3. Are you able to capture your consumers' intent by understanding their navigation throughout your site?

Look at your collected themes and see how easily people can find information about these themes on your site. Is it easy to search for the information? Easy to navigate from one page to another? Things like structured data, page speed, content delivery, continuous updates, and responsive design should already be baked into the backend of each of your landing pages to ensure a consumer is able to navigate to and from them.

4. Once a consumer is on your site, how are you driving them to conversion?

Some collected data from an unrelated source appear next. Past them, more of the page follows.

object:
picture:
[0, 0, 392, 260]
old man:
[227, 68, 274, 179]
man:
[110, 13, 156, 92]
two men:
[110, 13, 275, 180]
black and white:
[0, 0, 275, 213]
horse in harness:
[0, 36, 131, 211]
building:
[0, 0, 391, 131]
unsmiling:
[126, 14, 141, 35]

So, you’ve analyzed key search intent themes each month and reviewed how people are finding you. Now it’s time to keep drilling down on your owned property: your website. You've looked at site navigation and ability to find information, but now it’s time to consider your actual search experience. Does your search experience only return blue links, or does it deliver a smarter solution? Does your search experience understand natural language or does it just match to one term in the search query? You can increase conversion rates by tapping into intent and providing a better AI search experience to your site. This experience keeps your consumers from bouncing and delivers results they expect.

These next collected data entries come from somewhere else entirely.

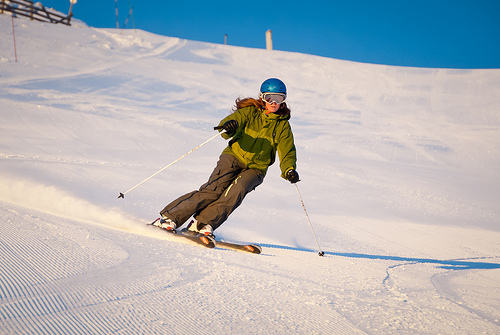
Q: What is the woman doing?
A: Skiing.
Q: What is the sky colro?
A: Blue.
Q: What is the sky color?
A: Blue.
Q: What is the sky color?
A: Blue.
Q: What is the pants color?
A: Black.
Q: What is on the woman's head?
A: A blue helmet.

Deliver personalization that goes beyond buying audiences — and helps you beat the competition

In today’s interconnected, increasingly complex digital world, it’s not enough to think that personalizing your health systems’ website and buying a few targeted audiences is going to address your personalization goals for your organization. Personalization today is meeting the consumer wherever she is online — and that can be in many places. It can feel hard to keep track of it all, but it gets easier when you start with a search. What’s more, it will help your organization pivot from being provider-focused to consumer focused. CVS has acknowledged it, and it’s time for all other healthcare organizations to do the same:

"Anybody you ask would say that the healthcare experience has been more oriented around providers than it has around consumers, but things are shifting fast,” explains Michelle Peluso, EVP and Chief Customer Officer at CVS. “The pandemic has catalyzed that shift. People are taking control of their healthcare like they haven’t before. They want to shop online for health and pharmacy needs, and choose between picking prescriptions up in store or having them shipped home. They want to schedule care appointments online and see their records from in-person visits and virtual sessions all in one place."

The best way to orient around consumers is to meet them where they are. And that place is search.